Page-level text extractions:
◇ ◇ ◇ ◇ ◇ ◇ ◇

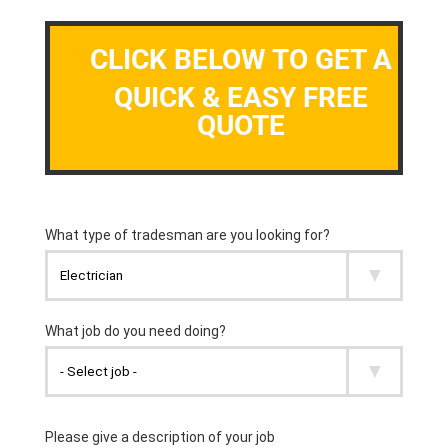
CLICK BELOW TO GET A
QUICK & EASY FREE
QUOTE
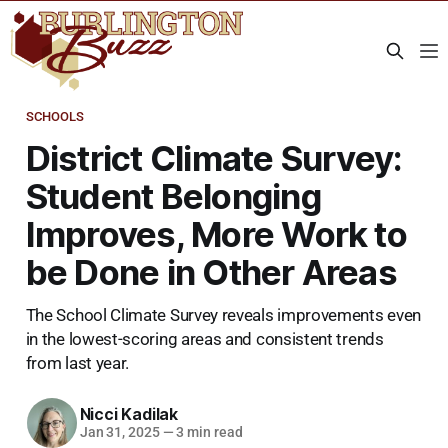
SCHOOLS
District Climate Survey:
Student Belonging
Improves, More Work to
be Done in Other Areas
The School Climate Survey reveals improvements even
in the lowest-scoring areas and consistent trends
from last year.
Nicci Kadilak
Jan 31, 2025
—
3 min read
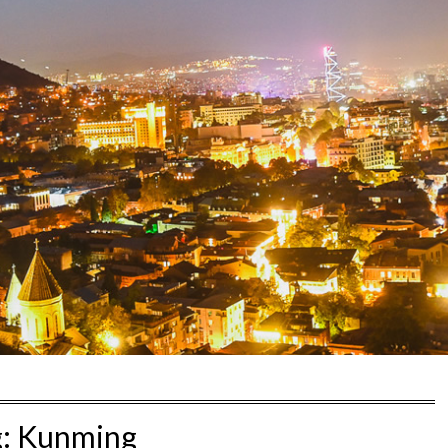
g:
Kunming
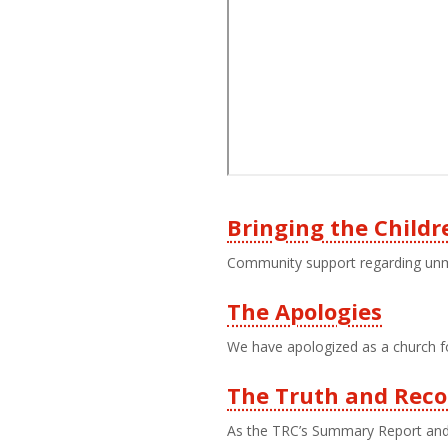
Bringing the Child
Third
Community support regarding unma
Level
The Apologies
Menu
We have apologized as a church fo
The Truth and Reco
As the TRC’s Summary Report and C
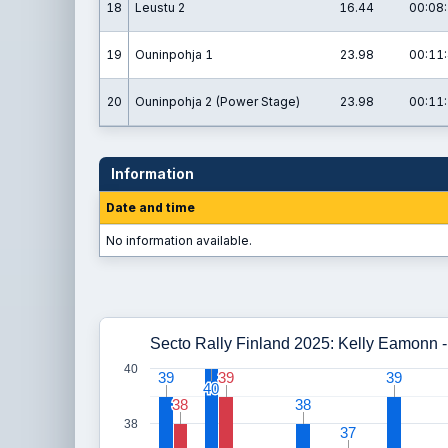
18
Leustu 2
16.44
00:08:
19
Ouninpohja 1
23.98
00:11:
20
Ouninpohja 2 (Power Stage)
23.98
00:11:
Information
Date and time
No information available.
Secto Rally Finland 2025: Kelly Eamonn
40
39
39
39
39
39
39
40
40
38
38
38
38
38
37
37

◇ ◇ ◇ ◇ ◇ ◇ ◇

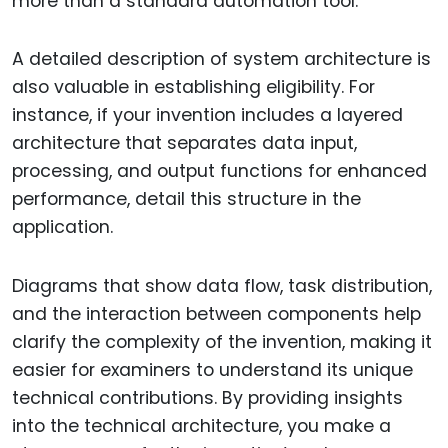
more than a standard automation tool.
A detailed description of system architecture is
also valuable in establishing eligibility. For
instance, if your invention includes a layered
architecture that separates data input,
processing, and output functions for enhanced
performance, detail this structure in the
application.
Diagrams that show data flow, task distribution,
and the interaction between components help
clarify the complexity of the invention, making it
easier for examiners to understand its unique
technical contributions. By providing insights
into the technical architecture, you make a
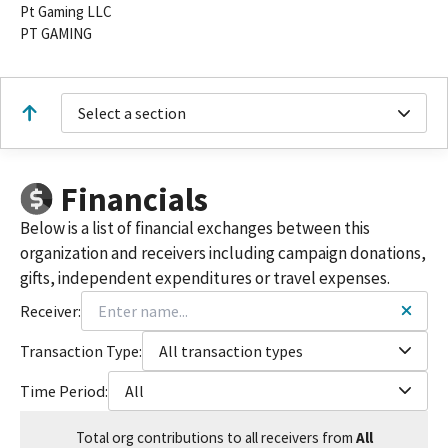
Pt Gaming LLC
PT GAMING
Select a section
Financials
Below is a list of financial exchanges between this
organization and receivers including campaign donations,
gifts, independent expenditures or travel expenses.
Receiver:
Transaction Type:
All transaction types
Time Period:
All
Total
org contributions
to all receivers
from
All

◇ ◇ ◇ ◇ ◇ ◇ ◇

● DIRECTIONS: Copy the stretch of the entries above from the line containing "more than a standard automation tool." through the line containing "application.", keeping each line exactly as it appears.

● TASK RESPONSE:
more than a standard automation tool.
A detailed description of system architecture is
also valuable in establishing eligibility. For
instance, if your invention includes a layered
architecture that separates data input,
processing, and output functions for enhanced
performance, detail this structure in the
application.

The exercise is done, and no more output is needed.